*ACTION ITEM*
Filter the records for "fogão" and keep each line that has it.

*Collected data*
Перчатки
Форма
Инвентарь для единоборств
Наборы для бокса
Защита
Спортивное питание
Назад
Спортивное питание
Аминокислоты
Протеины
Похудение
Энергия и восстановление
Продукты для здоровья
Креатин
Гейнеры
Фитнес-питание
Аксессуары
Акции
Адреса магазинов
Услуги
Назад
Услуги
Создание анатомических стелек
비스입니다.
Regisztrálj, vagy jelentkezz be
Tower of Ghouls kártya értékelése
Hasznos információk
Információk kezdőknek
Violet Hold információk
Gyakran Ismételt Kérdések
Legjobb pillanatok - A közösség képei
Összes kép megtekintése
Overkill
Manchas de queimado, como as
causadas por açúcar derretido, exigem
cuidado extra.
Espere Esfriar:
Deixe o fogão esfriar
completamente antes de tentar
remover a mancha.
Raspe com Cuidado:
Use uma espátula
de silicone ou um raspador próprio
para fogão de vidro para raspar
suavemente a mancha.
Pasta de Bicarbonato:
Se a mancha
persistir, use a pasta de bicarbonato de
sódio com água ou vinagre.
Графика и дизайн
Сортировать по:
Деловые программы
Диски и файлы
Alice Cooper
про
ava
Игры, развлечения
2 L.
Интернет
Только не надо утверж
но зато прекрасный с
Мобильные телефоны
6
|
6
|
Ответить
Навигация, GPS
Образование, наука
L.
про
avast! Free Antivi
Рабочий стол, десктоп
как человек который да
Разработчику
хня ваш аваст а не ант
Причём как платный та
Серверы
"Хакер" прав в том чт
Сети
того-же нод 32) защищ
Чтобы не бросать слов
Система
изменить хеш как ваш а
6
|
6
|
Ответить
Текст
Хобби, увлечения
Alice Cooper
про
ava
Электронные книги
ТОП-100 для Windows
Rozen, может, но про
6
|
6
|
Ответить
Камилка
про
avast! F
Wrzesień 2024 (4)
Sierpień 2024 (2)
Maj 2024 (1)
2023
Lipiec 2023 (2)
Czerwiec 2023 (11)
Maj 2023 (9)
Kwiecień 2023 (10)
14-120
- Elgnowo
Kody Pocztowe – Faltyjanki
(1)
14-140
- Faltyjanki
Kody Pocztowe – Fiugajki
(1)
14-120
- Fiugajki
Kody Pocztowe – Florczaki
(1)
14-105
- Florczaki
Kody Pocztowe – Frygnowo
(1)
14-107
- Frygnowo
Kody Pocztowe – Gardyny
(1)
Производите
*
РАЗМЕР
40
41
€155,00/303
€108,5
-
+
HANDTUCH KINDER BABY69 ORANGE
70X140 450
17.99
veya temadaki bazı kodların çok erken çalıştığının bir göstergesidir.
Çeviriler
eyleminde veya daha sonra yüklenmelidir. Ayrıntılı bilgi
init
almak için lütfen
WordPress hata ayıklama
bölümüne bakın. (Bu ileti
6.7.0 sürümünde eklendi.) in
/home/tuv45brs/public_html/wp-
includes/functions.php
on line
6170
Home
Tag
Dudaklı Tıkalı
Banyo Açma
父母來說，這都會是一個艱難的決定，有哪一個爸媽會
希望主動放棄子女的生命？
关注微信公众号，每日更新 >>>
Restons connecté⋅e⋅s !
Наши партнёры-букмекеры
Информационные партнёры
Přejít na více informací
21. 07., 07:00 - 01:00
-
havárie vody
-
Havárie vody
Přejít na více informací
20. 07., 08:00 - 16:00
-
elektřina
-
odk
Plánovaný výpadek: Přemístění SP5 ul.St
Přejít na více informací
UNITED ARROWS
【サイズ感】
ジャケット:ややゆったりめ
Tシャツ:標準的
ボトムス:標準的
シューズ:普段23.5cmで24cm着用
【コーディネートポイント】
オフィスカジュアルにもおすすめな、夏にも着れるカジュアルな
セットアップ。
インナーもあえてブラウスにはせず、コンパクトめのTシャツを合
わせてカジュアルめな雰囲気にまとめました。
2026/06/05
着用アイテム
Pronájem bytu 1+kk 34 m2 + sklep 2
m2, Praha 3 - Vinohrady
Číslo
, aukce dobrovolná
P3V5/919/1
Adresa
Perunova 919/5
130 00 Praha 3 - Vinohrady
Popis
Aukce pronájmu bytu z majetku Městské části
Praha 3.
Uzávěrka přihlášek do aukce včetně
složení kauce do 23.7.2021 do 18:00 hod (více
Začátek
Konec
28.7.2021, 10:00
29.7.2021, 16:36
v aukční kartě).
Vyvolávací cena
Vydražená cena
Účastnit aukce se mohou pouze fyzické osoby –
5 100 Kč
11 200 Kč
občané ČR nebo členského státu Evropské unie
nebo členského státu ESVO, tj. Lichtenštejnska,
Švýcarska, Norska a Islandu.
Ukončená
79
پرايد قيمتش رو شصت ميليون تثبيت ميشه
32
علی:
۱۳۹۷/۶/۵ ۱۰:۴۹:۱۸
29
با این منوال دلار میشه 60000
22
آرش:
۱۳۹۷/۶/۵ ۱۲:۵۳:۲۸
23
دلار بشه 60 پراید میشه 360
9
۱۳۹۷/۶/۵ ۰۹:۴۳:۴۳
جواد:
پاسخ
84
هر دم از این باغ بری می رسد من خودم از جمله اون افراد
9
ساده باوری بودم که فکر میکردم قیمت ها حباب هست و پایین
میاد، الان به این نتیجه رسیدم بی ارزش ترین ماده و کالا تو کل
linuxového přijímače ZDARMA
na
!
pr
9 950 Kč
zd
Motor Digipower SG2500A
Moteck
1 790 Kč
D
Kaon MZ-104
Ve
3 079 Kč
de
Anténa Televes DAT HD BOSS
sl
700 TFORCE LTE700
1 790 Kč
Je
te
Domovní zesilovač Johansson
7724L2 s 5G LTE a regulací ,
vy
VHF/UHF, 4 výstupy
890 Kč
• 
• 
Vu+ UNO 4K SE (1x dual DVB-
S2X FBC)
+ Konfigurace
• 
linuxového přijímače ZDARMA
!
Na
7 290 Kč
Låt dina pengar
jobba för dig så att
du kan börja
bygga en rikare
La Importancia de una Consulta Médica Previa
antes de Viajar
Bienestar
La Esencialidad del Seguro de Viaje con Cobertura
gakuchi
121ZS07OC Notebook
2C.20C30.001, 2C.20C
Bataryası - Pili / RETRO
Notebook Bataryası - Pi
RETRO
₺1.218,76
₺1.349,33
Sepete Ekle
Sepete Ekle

*OUTPUT OF THE EXERCISE*
Deixe o fogão esfriar
para fogão de vidro para raspar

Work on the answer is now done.